The Home office has contracted human factors and ergonomics design consultancy CCD to conduct research into a potential ‘Human Factors Testing Process’ for security screening measures. The new tests could supplement and augment the existing testing regime for security equipment.
John Wood, CCD’s Executive Chairman will lead the project at CCD. He says, we’ve been asked to assess the need for a Human Factors Testing Process which will fit into the existing test regimes for equipment assessment, particularly with a view to extending their range to include usability issues. The process we deliver will include consideration of equipment, procedures, facilitates and training requirements. The programme will also review other existing testing regimes both in UK and abroad ensuring that the processes developed, if deemed appropriate, can be incorporated in the other test houses with minimum disruption.

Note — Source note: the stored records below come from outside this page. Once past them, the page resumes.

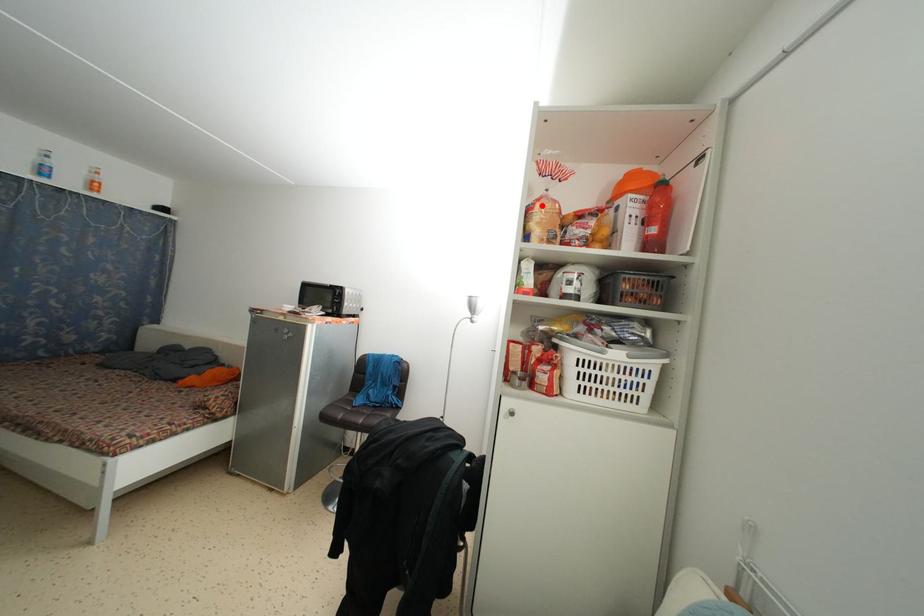
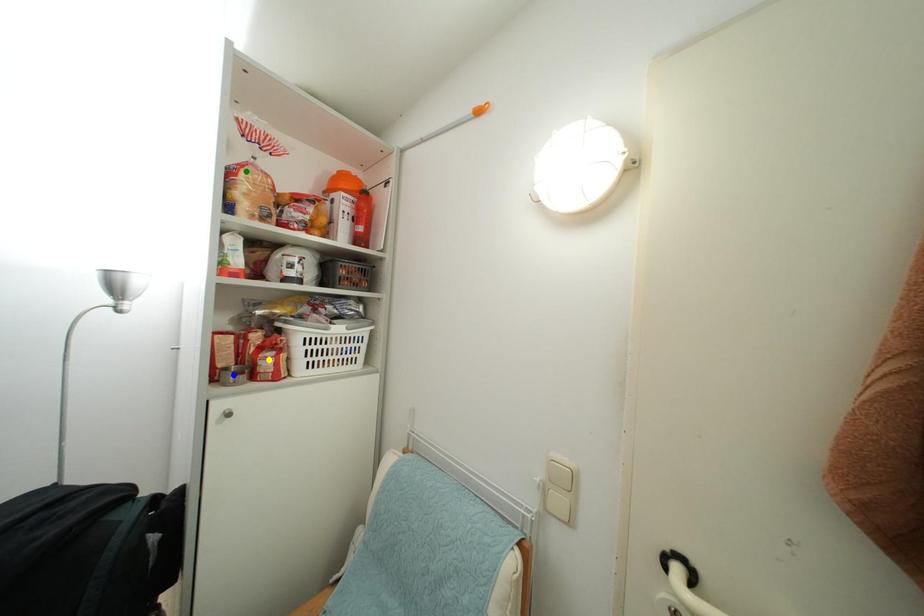
Question: I am providing you with two images of the same scene from different viewpoints. A red point is marked on the first image. You are given multiple points on the second image. Which point in image 2 is actually the same real-world point as the red point in image 1?

Choices:
 (A) yellow point
 (B) green point
 (C) blue point

Answer: (B)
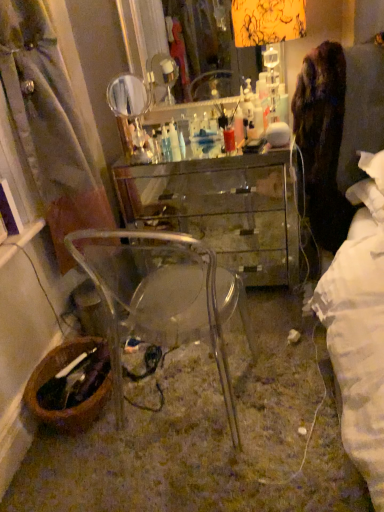
Question: Can you confirm if transparent plastic chair at lower center is smaller than transparent glass desk at center?

Choices:
 (A) yes
 (B) no

Answer: (A)

Question: Is transparent plastic chair at lower center shorter than transparent glass desk at center?

Choices:
 (A) no
 (B) yes

Answer: (A)

Question: Does transparent plastic chair at lower center lie behind transparent glass desk at center?

Choices:
 (A) yes
 (B) no

Answer: (B)

Question: From a real-world perspective, is transparent plastic chair at lower center on top of transparent glass desk at center?

Choices:
 (A) no
 (B) yes

Answer: (B)

Question: Is transparent plastic chair at lower center bigger than transparent glass desk at center?

Choices:
 (A) no
 (B) yes

Answer: (A)

Question: Is point (192, 266) positioned closer to the camera than point (26, 387)?

Choices:
 (A) closer
 (B) farther

Answer: (B)

Question: Which is correct: transparent plastic chair at lower center is inside brown woven picnic basket at lower left, or outside of it?

Choices:
 (A) inside
 (B) outside

Answer: (B)

Question: From their relative heights in the image, would you say transparent plastic chair at lower center is taller or shorter than brown woven picnic basket at lower left?

Choices:
 (A) tall
 (B) short

Answer: (A)

Question: Considering the relative positions of transparent plastic chair at lower center and brown woven picnic basket at lower left in the image provided, is transparent plastic chair at lower center to the left or to the right of brown woven picnic basket at lower left?

Choices:
 (A) left
 (B) right

Answer: (B)

Question: Is brown woven picnic basket at lower left in front of or behind clear glass mirror at upper center in the image?

Choices:
 (A) behind
 (B) front

Answer: (B)

Question: From a real-world perspective, is brown woven picnic basket at lower left positioned above or below clear glass mirror at upper center?

Choices:
 (A) above
 (B) below

Answer: (B)

Question: From the image's perspective, is brown woven picnic basket at lower left positioned above or below clear glass mirror at upper center?

Choices:
 (A) below
 (B) above

Answer: (A)

Question: Considering the positions of brown woven picnic basket at lower left and clear glass mirror at upper center in the image, is brown woven picnic basket at lower left taller or shorter than clear glass mirror at upper center?

Choices:
 (A) short
 (B) tall

Answer: (A)

Question: From a real-world perspective, relative to brown woven picnic basket at lower left, is transparent glass desk at center vertically above or below?

Choices:
 (A) below
 (B) above

Answer: (B)

Question: In the image, is transparent glass desk at center positioned in front of or behind brown woven picnic basket at lower left?

Choices:
 (A) front
 (B) behind

Answer: (B)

This project is funded under the innovative research call in explosives and weapons detection (2010) initiative, a cross-government programme sponsored by a number of government departments and agencies under the CONTEST strategy. The aim is to maximise effectiveness of security screening equipment by assessing usability issues such as how products integrate into the working environment. Security screening equipment is already subject to a wide range of technical tests in order to achieve accreditation, and the new Human Factors Testing Process will seek to improve on that further.
CCD has been involved in security-related projects including the Home Office, HM Prison Service and UK and overseas police service since the late 1970’s ensuring equipment and facilities are both practical and easy to use.